Coming to the Oscar winner for the Best Song 'Naatu Naatu', did it really need the certification of an Oscar to prove its point? It is a crassly commercial song-dance number and its composer has given us much richer and memorable music in earlier films in Bollywood. Grandeur and loudness is perhaps the call  of the day. The 'Naatu Naatu' track in 'RRR', which emerged winner in the Best Original Song category, is also  the first from India to win the Oscars. It trumped big names like Rihanna and Lady Gaga. Composer MM Keeravani and lyricist Chandrabose accepted the award on behalf of the team.

Image: Rajamouli

'Naatu Naatu' in Hindi translates as “Naacho Naacho” while in English it simply means “dance dance.” Writes Shaoni Sarkar in News18 (January 13 2023) “The impact of colonialism is never over, the phenomenon having permanently altered societal structures. Still, it’s undeniable that there is a particular sensibility- an aesthetic, if you will- that relieves the ‘White Man’s Burden’. While it originated as the term for imperialists’ instinct to “civilise”, it has now shaped itself into a kind of performative guilt that allows relief while simultaneously absolving the performer of any further accountability. This is the kind of art coming out of India that the Western audience is most likely to gravitate towards. After all, it is much easier to understand the impact of colonialism rendered in broad, blunt brushstrokes- a cruel, ill-tempered white man; a group of nice and benevolent white ladies who support the Indian protagonists, and of course, the protagonists themselves. This simplistic narrative appeals to the sensibilities of Western viewers who can gesture towards themselves as enlightened individuals, having participated in and celebrated the kind of music that condemns their racist past, obfuscating the fact that racism is not in the past at all.” This neatly fits into the reason that made RRR and its song-dance number so popular and “hot” in America.

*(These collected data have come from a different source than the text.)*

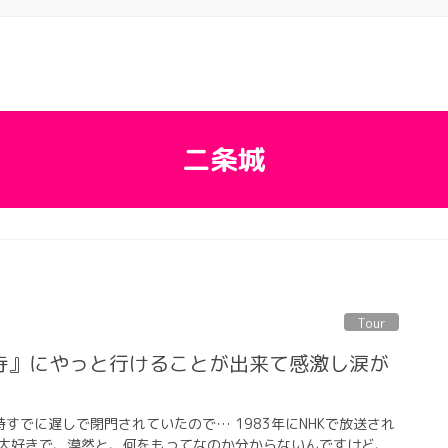
二条城
Tour
寺』にやっと行けることが出来て感激し涙が
すでに遅しで閉門されていたので… 1983年にNHKで放送され
大好きで、漠然と、何をもってなのか分からないんですけど、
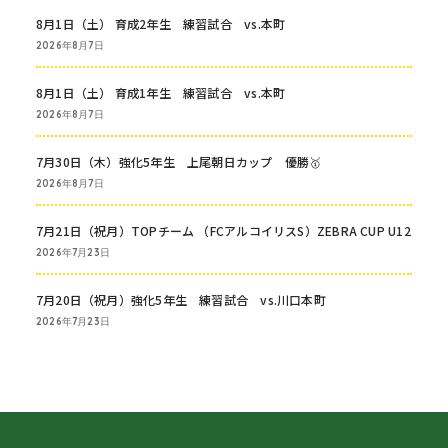
8月1日（土） 育成2年生 練習試合 vs.本町
2026年8月7日
8月1日（土） 育成1年生 練習試合 vs.本町
2026年8月7日
7月30日（木）強化5年生 上尾朝日カップ 優勝🥇
2026年8月7日
7月21日（祝月）TOPチーム （FCアルコイリスS）ZEBRA CUP U12
2026年7月23日
7月20日（祝月）強化5年生 練習試合 vs.川口本町
2026年7月23日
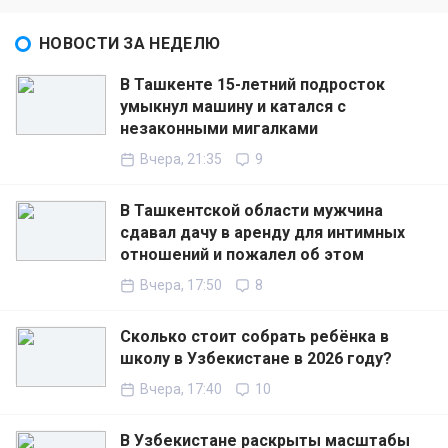
НОВОСТИ ЗА НЕДЕЛЮ
В Ташкенте 15-летний подросток
умыкнул машину и катался с
незаконными мигалками
Вчера, 21:35
9
В Ташкентской области мужчина
сдавал дачу в аренду для интимных
отношений и пожалел об этом
Вчера, 17:50
8
Сколько стоит собрать ребёнка в
школу в Узбекистане в 2026 году?
Вчера, 17:40
10
В Узбекистане раскрыты масштабы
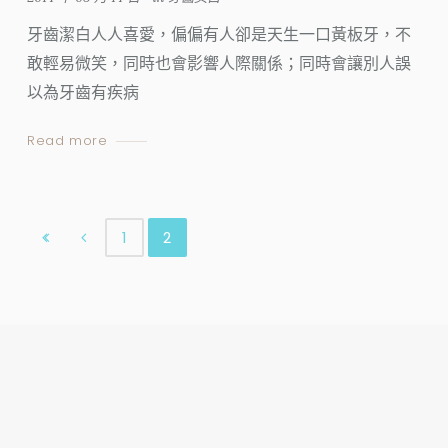
牙齒潔白人人喜愛，偏偏有人卻是天生一口黃板牙，不
敢輕易微笑，同時也會影響人際關係；同時會讓別人誤
以為牙齒有疾病
Read more
1
2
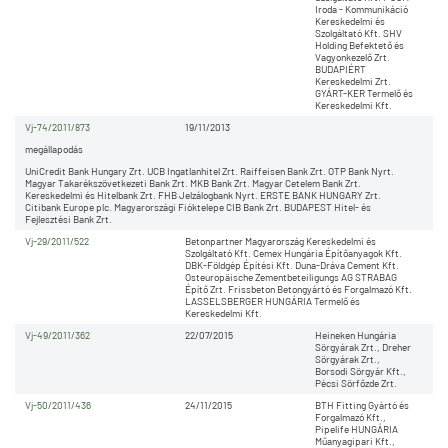
Iroda - Kommunikáció
Kereskedelmi és
Szolgáltató Kft. SHV
Holding Befektető és
Vagyonkezelő Zrt.
BUDAPIÉRT
Kereskedelmi Zrt.
GYÁRT-KER Termelő és
Kereskedelmi Kft.
Vj-74/2011/873
19/11/2013
megállapodás
UniCredit Bank Hungary Zrt. UCB Ingatlanhitel Zrt. Raiffeisen Bank Zrt. OTP Bank Nyrt.
Magyar Takarékszövetkezeti Bank Zrt. MKB Bank Zrt. Magyar Cetelem Bank Zrt.
Kereskedelmi és Hitelbank Zrt. FHB Jelzálogbank Nyrt. ERSTE BANK HUNGARY Zrt.
Citibank Europe plc. Magyarországi Fióktelepe CIB Bank Zrt. BUDAPEST Hitel- és
Fejlesztési Bank Zrt.
Vj-29/2011/522
Betonpartner Magyarország Kereskedelmi és
Szolgáltató Kft. Cemex Hungária Építőanyagok Kft.
DBK-Földgép Építési Kft. Duna-Dráva Cement Kft.
Osteuropäische Zementbeteiligungs AG STRABAG
Építő Zrt. Frissbeton Betongyártó és Forgalmazó Kft.
LASSELSBERGER HUNGÁRIA Termelő és
Kereskedelmi Kft.
Vj-49/2011/362
22/07/2015
Heineken Hungária
Sörgyárak Zrt., Dreher
Sörgyárak Zrt.,
Borsodi Sörgyár Kft.,
Pécsi Sörfőzde Zrt.
Vj-50/2011/436
24/11/2015
BTH Fitting Gyártó és
Forgalmazó Kft.,
Pipelife HUNGÁRIA
Műanyagipari Kft.,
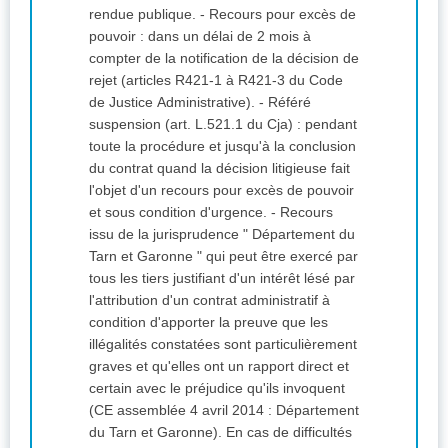
rendue publique. - Recours pour excès de
pouvoir : dans un délai de 2 mois à
compter de la notification de la décision de
rejet (articles R421-1 à R421-3 du Code
de Justice Administrative). - Référé
suspension (art. L.521.1 du Cja) : pendant
toute la procédure et jusqu'à la conclusion
du contrat quand la décision litigieuse fait
l'objet d'un recours pour excès de pouvoir
et sous condition d'urgence. - Recours
issu de la jurisprudence " Département du
Tarn et Garonne " qui peut être exercé par
tous les tiers justifiant d'un intérêt lésé par
l'attribution d'un contrat administratif à
condition d'apporter la preuve que les
illégalités constatées sont particulièrement
graves et qu'elles ont un rapport direct et
certain avec le préjudice qu'ils invoquent
(CE assemblée 4 avril 2014 : Département
du Tarn et Garonne). En cas de difficultés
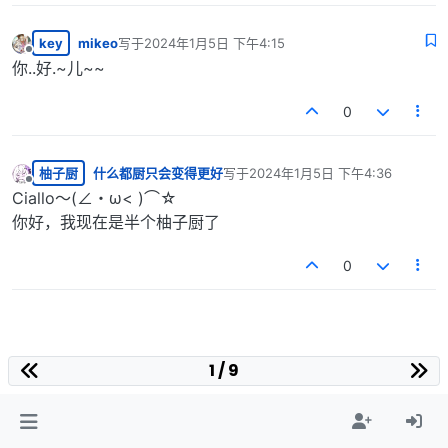
key
mikeo
写于
2024年1月5日 下午4:15
最后由 编辑
离线
你..好.~儿~~
0
柚子厨
什么都厨只会变得更好
写于
2024年1月5日 下午4:36
最后由 编辑
离线
Ciallo～(∠・ω< )⌒☆​
你好，我现在是半个柚子厨了
0
1 / 9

The Elephant Whisperers reaches far beyond any Oscar or Academy Award or any award for that matter as the film stands proudly on its own. If the awards have been bestowed on Guneet Monga and Kartika Gonsalves the producer and director of this unforgettably beautiful documentary, then it is their film that has enriched the Oscars instead of it being the other way round.

This in no way suggests any negative values attributed to the honour given to the awardees. It is indeed an internationally official recognition of their talent and their contribution. The point I wish to make is that Indian cinema, good, bad or indifferent, feature or documentary, short film or long, story or music or treatment, can very well stand on its own and the marketing strategies and public relations machinery working with the Academy Awards Committees may go on a long sabbatical and allow these great Indian filmmakers, their films or songs or themselves flourish on their own. Remember, Charlie Chaplin never won a single Oscar for direction. Neither did Orson Welles or even Pedro Almodovar. Let our young Oscar winners wait for their rightfully earned Lifetime Achievement Awards that are rendered immune to any political, racist or marketing pressures.

 






[1] Zakaria, Fareed: “Slum Voyeurism?” Newsweek Jan. 30, 2009

[2] Biswas, Priyesha: Slumdog Millionnnaire, dissertation paper, 2008.